[Recorded data]
· · · ·

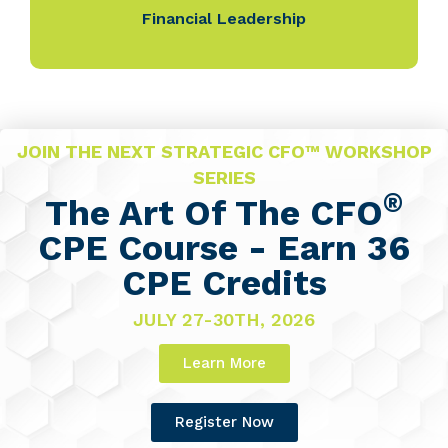
Financial Leadership
JOIN THE NEXT STRATEGIC CFO™ WORKSHOP
SERIES
®
The Art Of The CFO
CPE Course - Earn 36
CPE Credits
JULY 27-30TH, 2026
Learn More
Register Now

· · · ·

With the line containing "The Art Of The CFO" as the first and the final line of the records as the last, copy that span exactly and nothing more.

The Art Of The CFO
CPE Course - Earn 36
CPE Credits
JULY 27-30TH, 2026
Learn More
Register Now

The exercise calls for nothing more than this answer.